Shukraan

heide tatiana
3 min readAug 12, 2019

--

prosa poética

a porta da escolinha da minha filha fecha atrás de mim e a frente um grupo de mulheres islâmicas discutem entusiasmadas. cada uma veste um lenço de uma cor e falam tão alto em árabe que eu tenho vontade de me juntar, mas a única coisa que sei dizer é shukraan. destranco a bicicleta devagar para ouví-las mais um pouco. tento colocar aquelas cenas e aquelas mulheres com seus véus coloridos na minha pupila com meus olhos de 34 anos e os véus vão passar como tudo. como as crianças que vão crescer e o inverno que vai voltar. mas ainda assim eu tento esticar essa matéria elástica e intocável. dentre as mulheres só conheço a Mona. a mãe de quatro meninas muito doces pelas quais tenho especial carinho. Mona, como minha mãe, é filha de palestinos e já falamos tantas vezes sobre essa nossa origem comum e meu desejo de ir a palestina. tenho certeza que discutem algum acontecimento recente, algum conflito talvez dentro da própria escolinha. Fecho os olhos repetindo algumas palavras que tento decorar, mas poucos segundos depois shukran volta a ser, novamente, a única palavra que sei. sei também aquela que diz que você tem merda no bigode. mas não ouso jamais dizê-la.

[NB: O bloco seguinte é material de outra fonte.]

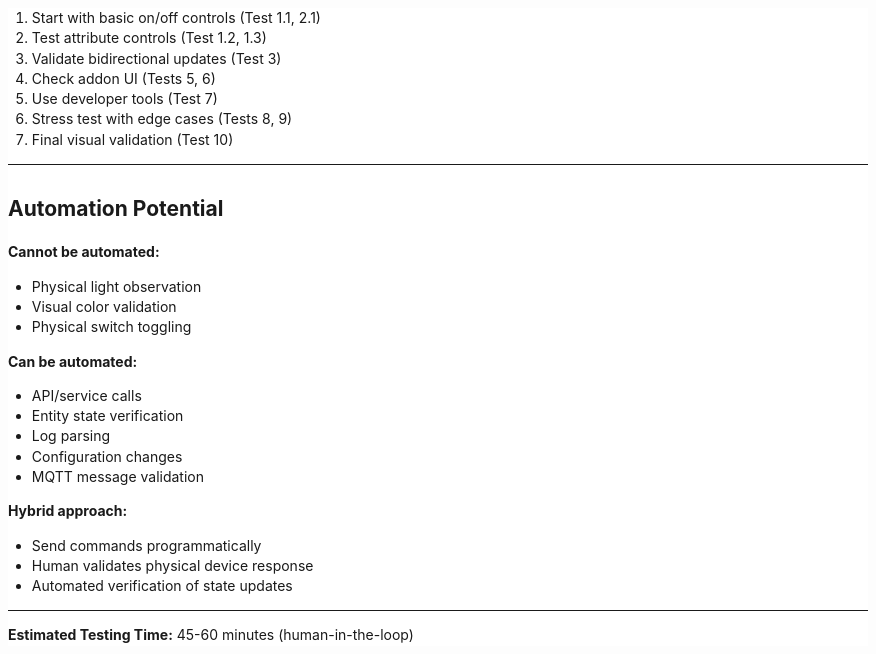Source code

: 1. Start with basic on/off controls (Test 1.1, 2.1)
2. Test attribute controls (Test 1.2, 1.3)
3. Validate bidirectional updates (Test 3)
4. Check addon UI (Tests 5, 6)
5. Use developer tools (Test 7)
6. Stress test with edge cases (Tests 8, 9)
7. Final visual validation (Test 10)

---

## Automation Potential

**Cannot be automated:**
- Physical light observation
- Visual color validation
- Physical switch toggling

**Can be automated:**
- API/service calls
- Entity state verification
- Log parsing
- Configuration changes
- MQTT message validation

**Hybrid approach:**
- Send commands programmatically
- Human validates physical device response
- Automated verification of state updates

---

**Estimated Testing Time:** 45-60 minutes (human-in-the-loop)

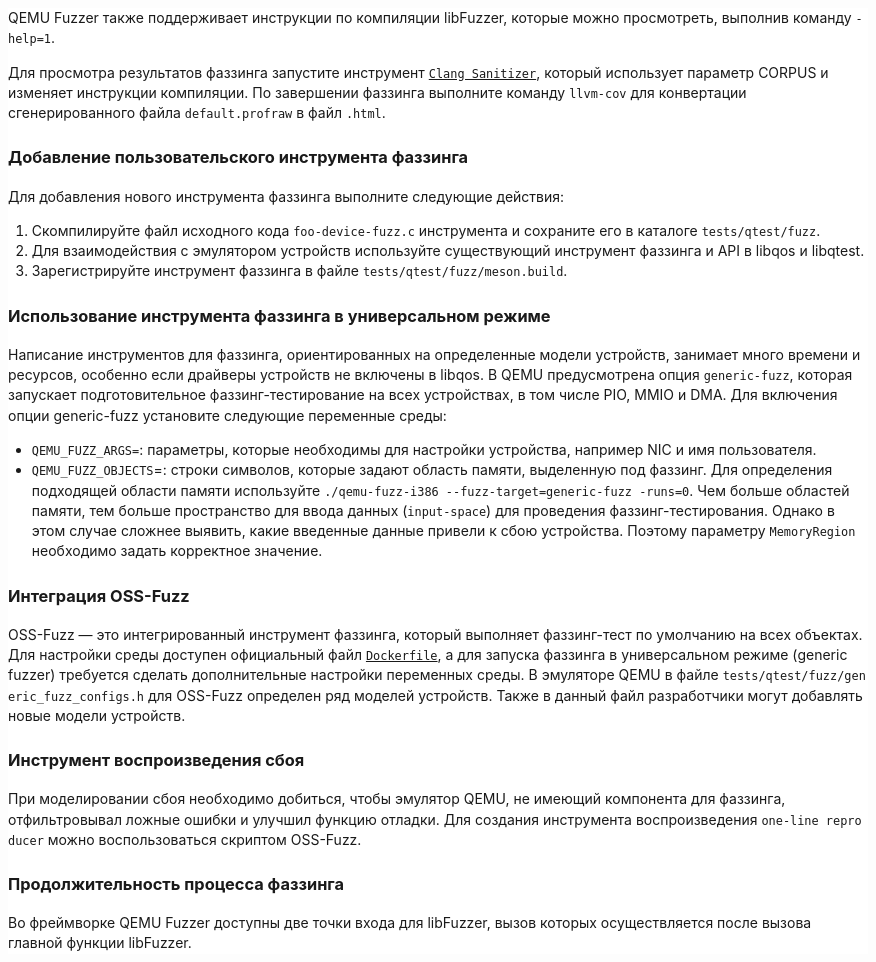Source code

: QEMU Fuzzer также поддерживает инструкции по компиляции libFuzzer, которые можно просмотреть, выполнив команду `-help=1`.  

Для просмотра результатов фаззинга запустите инструмент [`Clang Sanitizer`](https://qemu.readthedocs.io/en/latest/devel/fuzzing.html#generating-coverage-reports), который использует параметр CORPUS и изменяет инструкции компиляции. По завершении фаззинга выполните команду `llvm-cov` для конвертации сгенерированного файла `default.profraw` в файл `.html`.  

### Добавление пользовательского инструмента фаззинга  

Для добавления нового инструмента фаззинга выполните следующие действия:  

1. Скомпилируйте файл исходного кода `foo-device-fuzz.c` инструмента и сохраните его в каталоге `tests/qtest/fuzz`.  
2. Для взаимодействия с эмулятором устройств используйте существующий инструмент фаззинга и API в libqos и libqtest.  
3. Зарегистрируйте инструмент фаззинга в файле `tests/qtest/fuzz/meson.build`.  

### Использование инструмента фаззинга в универсальном режиме

Написание инструментов для фаззинга, ориентированных на определенные модели устройств, занимает много времени и ресурсов, особенно если драйверы устройств не включены в libqos. В QEMU предусмотрена опция `generic-fuzz`, которая запускает подготовительное фаззинг-тестирование на всех устройствах, в том числе PIO, MMIO и DMA. Для включения опции generic-fuzz установите следующие переменные среды:  

* `QEMU_FUZZ_ARGS=`: параметры, которые необходимы для настройки устройства, например NIC и имя пользователя.  
* `QEMU_FUZZ_OBJECTS`=: строки символов, которые задают область памяти, выделенную под фаззинг. Для определения подходящей области памяти используйте `./qemu-fuzz-i386 --fuzz-target=generic-fuzz -runs=0`. Чем больше областей памяти, тем больше пространство для ввода данных (`input-space`) для проведения фаззинг-тестирования. Однако в этом случае сложнее выявить, какие введенные данные привели к сбою устройства. Поэтому параметру `MemoryRegion` необходимо задать корректное значение.  

### Интеграция OSS-Fuzz

OSS-Fuzz — это интегрированный инструмент фаззинга, который выполняет фаззинг-тест по умолчанию на всех объектах. Для настройки среды доступен официальный файл [`Dockerfile`](https://github.com/google/oss-fuzz/blob/master/projects/qemu/Dockerfile), а для запуска фаззинга в универсальном режиме (generic fuzzer) требуется сделать дополнительные настройки переменных среды. В эмуляторе QEMU в файле `tests/qtest/fuzz/generic_fuzz_configs.h` для OSS-Fuzz определен ряд моделей устройств. Также в данный файл разработчики могут добавлять новые модели устройств.  

### Инструмент воспроизведения сбоя

При моделировании сбоя необходимо добиться, чтобы эмулятор QEMU, не имеющий компонента для фаззинга, отфильтровывал ложные ошибки и улучшил функцию отладки. Для создания инструмента воспроизведения `one-line reproducer` можно воспользоваться скриптом OSS-Fuzz.  

### Продолжительность процесса фаззинга

Во фреймворке QEMU Fuzzer доступны две точки входа для libFuzzer, вызов которых осуществляется после вызова главной функции libFuzzer.  
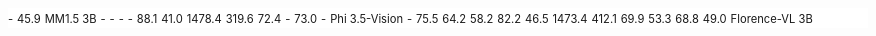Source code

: <td class="ltx_td ltx_align_center" id="S4.T1.st1.7.7.11.12" style="padding:1.2pt 9.0pt;"><span class="ltx_text" id="S4.T1.st1.7.7.11.12.1" style="font-size:80%;">-</span></td>
<td class="ltx_td ltx_align_center" id="S4.T1.st1.7.7.11.13" style="padding:1.2pt 9.0pt;"><span class="ltx_text" id="S4.T1.st1.7.7.11.13.1" style="font-size:80%;">45.9</span></td>
</tr>
<tr class="ltx_tr" id="S4.T1.st1.7.7.12">
<td class="ltx_td ltx_align_center" id="S4.T1.st1.7.7.12.1" style="padding:1.2pt 9.0pt;"><span class="ltx_text" id="S4.T1.st1.7.7.12.1.1" style="font-size:80%;">MM1.5 3B</span></td>
<td class="ltx_td ltx_align_center ltx_border_r" id="S4.T1.st1.7.7.12.2" style="padding:1.2pt 9.0pt;"><span class="ltx_text" id="S4.T1.st1.7.7.12.2.1" style="font-size:80%;">-</span></td>
<td class="ltx_td ltx_align_center" id="S4.T1.st1.7.7.12.3" style="padding:1.2pt 9.0pt;"><span class="ltx_text" id="S4.T1.st1.7.7.12.3.1" style="font-size:80%;">-</span></td>
<td class="ltx_td ltx_align_center" id="S4.T1.st1.7.7.12.4" style="padding:1.2pt 9.0pt;"><span class="ltx_text" id="S4.T1.st1.7.7.12.4.1" style="font-size:80%;">-</span></td>
<td class="ltx_td ltx_align_center" id="S4.T1.st1.7.7.12.5" style="padding:1.2pt 9.0pt;"><span class="ltx_text" id="S4.T1.st1.7.7.12.5.1" style="font-size:80%;">-</span></td>
<td class="ltx_td ltx_align_center" id="S4.T1.st1.7.7.12.6" style="padding:1.2pt 9.0pt;"><span class="ltx_text" id="S4.T1.st1.7.7.12.6.1" style="font-size:80%;">88.1</span></td>
<td class="ltx_td ltx_align_center" id="S4.T1.st1.7.7.12.7" style="padding:1.2pt 9.0pt;"><span class="ltx_text" id="S4.T1.st1.7.7.12.7.1" style="font-size:80%;">41.0</span></td>
<td class="ltx_td ltx_align_center" id="S4.T1.st1.7.7.12.8" style="padding:1.2pt 9.0pt;"><span class="ltx_text" id="S4.T1.st1.7.7.12.8.1" style="font-size:80%;">1478.4</span></td>
<td class="ltx_td ltx_align_center" id="S4.T1.st1.7.7.12.9" style="padding:1.2pt 9.0pt;"><span class="ltx_text" id="S4.T1.st1.7.7.12.9.1" style="font-size:80%;">319.6</span></td>
<td class="ltx_td ltx_align_center" id="S4.T1.st1.7.7.12.10" style="padding:1.2pt 9.0pt;"><span class="ltx_text" id="S4.T1.st1.7.7.12.10.1" style="font-size:80%;">72.4</span></td>
<td class="ltx_td ltx_align_center" id="S4.T1.st1.7.7.12.11" style="padding:1.2pt 9.0pt;"><span class="ltx_text" id="S4.T1.st1.7.7.12.11.1" style="font-size:80%;">-</span></td>
<td class="ltx_td ltx_align_center" id="S4.T1.st1.7.7.12.12" style="padding:1.2pt 9.0pt;"><span class="ltx_text" id="S4.T1.st1.7.7.12.12.1" style="font-size:80%;">73.0</span></td>
<td class="ltx_td ltx_align_center" id="S4.T1.st1.7.7.12.13" style="padding:1.2pt 9.0pt;"><span class="ltx_text" id="S4.T1.st1.7.7.12.13.1" style="font-size:80%;">-</span></td>
</tr>
<tr class="ltx_tr" id="S4.T1.st1.7.7.13">
<td class="ltx_td ltx_align_center" id="S4.T1.st1.7.7.13.1" style="padding:1.2pt 9.0pt;"><span class="ltx_text" id="S4.T1.st1.7.7.13.1.1" style="font-size:80%;">Phi 3.5-Vision</span></td>
<td class="ltx_td ltx_align_center ltx_border_r" id="S4.T1.st1.7.7.13.2" style="padding:1.2pt 9.0pt;"><span class="ltx_text" id="S4.T1.st1.7.7.13.2.1" style="font-size:80%;">-</span></td>
<td class="ltx_td ltx_align_center" id="S4.T1.st1.7.7.13.3" style="padding:1.2pt 9.0pt;"><span class="ltx_text" id="S4.T1.st1.7.7.13.3.1" style="font-size:80%;">75.5</span></td>
<td class="ltx_td ltx_align_center" id="S4.T1.st1.7.7.13.4" style="padding:1.2pt 9.0pt;"><span class="ltx_text" id="S4.T1.st1.7.7.13.4.1" style="font-size:80%;">64.2</span></td>
<td class="ltx_td ltx_align_center" id="S4.T1.st1.7.7.13.5" style="padding:1.2pt 9.0pt;"><span class="ltx_text" id="S4.T1.st1.7.7.13.5.1" style="font-size:80%;">58.2</span></td>
<td class="ltx_td ltx_align_center" id="S4.T1.st1.7.7.13.6" style="padding:1.2pt 9.0pt;"><span class="ltx_text" id="S4.T1.st1.7.7.13.6.1" style="font-size:80%;">82.2</span></td>
<td class="ltx_td ltx_align_center" id="S4.T1.st1.7.7.13.7" style="padding:1.2pt 9.0pt;"><span class="ltx_text" id="S4.T1.st1.7.7.13.7.1" style="font-size:80%;">46.5</span></td>
<td class="ltx_td ltx_align_center" id="S4.T1.st1.7.7.13.8" style="padding:1.2pt 9.0pt;"><span class="ltx_text" id="S4.T1.st1.7.7.13.8.1" style="font-size:80%;">1473.4</span></td>
<td class="ltx_td ltx_align_center" id="S4.T1.st1.7.7.13.9" style="padding:1.2pt 9.0pt;"><span class="ltx_text" id="S4.T1.st1.7.7.13.9.1" style="font-size:80%;">412.1</span></td>
<td class="ltx_td ltx_align_center" id="S4.T1.st1.7.7.13.10" style="padding:1.2pt 9.0pt;"><span class="ltx_text" id="S4.T1.st1.7.7.13.10.1" style="font-size:80%;">69.9</span></td>
<td class="ltx_td ltx_align_center" id="S4.T1.st1.7.7.13.11" style="padding:1.2pt 9.0pt;"><span class="ltx_text" id="S4.T1.st1.7.7.13.11.1" style="font-size:80%;">53.3</span></td>
<td class="ltx_td ltx_align_center" id="S4.T1.st1.7.7.13.12" style="padding:1.2pt 9.0pt;"><span class="ltx_text" id="S4.T1.st1.7.7.13.12.1" style="font-size:80%;">68.8</span></td>
<td class="ltx_td ltx_align_center" id="S4.T1.st1.7.7.13.13" style="padding:1.2pt 9.0pt;"><span class="ltx_text" id="S4.T1.st1.7.7.13.13.1" style="font-size:80%;">49.0</span></td>
</tr>
<tr class="ltx_tr" id="S4.T1.st1.7.7.14">
<td class="ltx_td ltx_align_center" id="S4.T1.st1.7.7.14.1" style="padding:1.2pt 9.0pt;"><span class="ltx_text" id="S4.T1.st1.7.7.14.1.1" style="font-size:80%;">Florence-VL 3B</span></td>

desisto de tudo isso e pedalo sentindo saudades do melhor daqui. esse pedalar para todos os lados e esse mapa topográfico de línguas dispostos em pequenas ilhas ao longo de um quarteirão. ilhas que se dissipam como bancos de areia e se reconfiguram continuamente afastando-se e agregando-se. ucraniano, árabe, sérvio, russo, curdo, turco, italiano. (eis )esta é a minha vizinhança.

é verão, desço a ladeira sem fazer esforço, tudo parece maravilhoso e eterno. como pode parecer tão eterno? esse lugar cujo inverno é tão severo, não apenas pela baixa temperatura, mas também pela geografia desprivilegiada que concentra nuvens sobre nossas cabeças e que torna o humor daqueles que dominam a germanística seus povos falantes de alemão brancos tão aborrecido com a vida. são as nuvens.

meu aniversário se aproxima e eu me aproximo da garagem dos bombeiros que fica no fim da ladeira. vejo pelo vão inferior do portão botas de borracha e jatos que golpeiam o chão. acho curioso ver água na garagem de bombeiros, como se apagassem a si mesmos. e com isso me dou conta de que os bombeiros de fato apagam a si mesmos. que estão associados ao elemento fogo, mas na verdade são pura água. como se fossem semioticamente disfarçados. ou como se possuíssem um santo de cabeça na frente e outro atrás. me atenho a dualidade dos bombeiros enquanto deslizo a ladeira tão cansada pelas noites mal dormidas de mais um dente escondido. escondido na gengiva como a água do bombeiro escondido atrás do fogo. sou esses bombeiros. pareço de fogo, mas sou pura água. inundo as ruas com meus pensamentos,

caio da bicicleta excedendo uma despedida. penso que o verão não vai acabar nunca mais. mesmo que aqui seja mais inverno. o agora parece durar para sempre e eu acredito nisso.